Top of Passage

2. Why International adoption when there are so many children in the US? - We live in the greatest country in the world. Americans have more opportunities than those in third, second, and most other first world countries have ever dreamed of. While our desire would be for all children to experience a safe, stable, loving home, it's just not within our reach to make that a reality. We chose to adopt internationally because we felt that was where the biggest need was. While American orphans are afforded opportunities to go to school (even college), their counterparts in some other nations are lucky to survive to the age of 8. Please understand, we have the utmost respect and admiration for those who foster and adopt from the US. These are just our own, very personal reasons for going overseas.
3. Why Africa? - I'm actually going to address the underlying question here, as we have already addressed the literal question in previous posts. While many have asked this question, truly meaning exactly what they say, it's clear there have been others who are actually questioning our decision to adopt black children. As it would not be PC to ask what they're really wanting to ask, I do understand why they would phrase the question in this manner. However, since they cannot truly ask what they want to, they never actually get the answer they are looking for. Well here it is- children are children. I'm going to admit something here, and this is part of what I was alluding to earlier when I said I wanted to make this more real, I wasn't really open to going to Africa at first. Of course I always knew the orphan situation was the most dire in Africa. I just didn't know if we were equipped to raise black children in the south. We all faced peer pressure in school, so just trying to imagine what it would be like for our kids, who might not ever feel like they really "fit in," scared me. And it still scares me. But when you stop and think about these small things American teens deal with, and you begin to contrast them with the struggles of teenage orphans in Africa, you realize those fears are just excuses. I believe Africa was always God's plan for our family, I was just clinging to my own understanding. I'm not going to claim to know for a fact this was God's plan, but knowing all this, it's not surprising our Kazakh adoption didn't work out. My will just took a year and a half to bend...

Bottom of Passage
Top of Recorded information

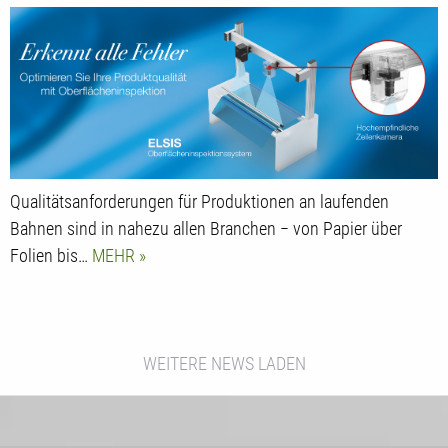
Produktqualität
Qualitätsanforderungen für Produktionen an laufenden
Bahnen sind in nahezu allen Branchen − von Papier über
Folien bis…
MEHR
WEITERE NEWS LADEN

Bottom of Recorded information

(Problem): Translate this sentence from the adoption passage into Spanish: "We chose to adopt internationally because we felt that was where the biggest need was."

(Response to the task): Decidimos adoptar internacionalmente porque sentíamos que allí era donde estaba la mayor necesidad.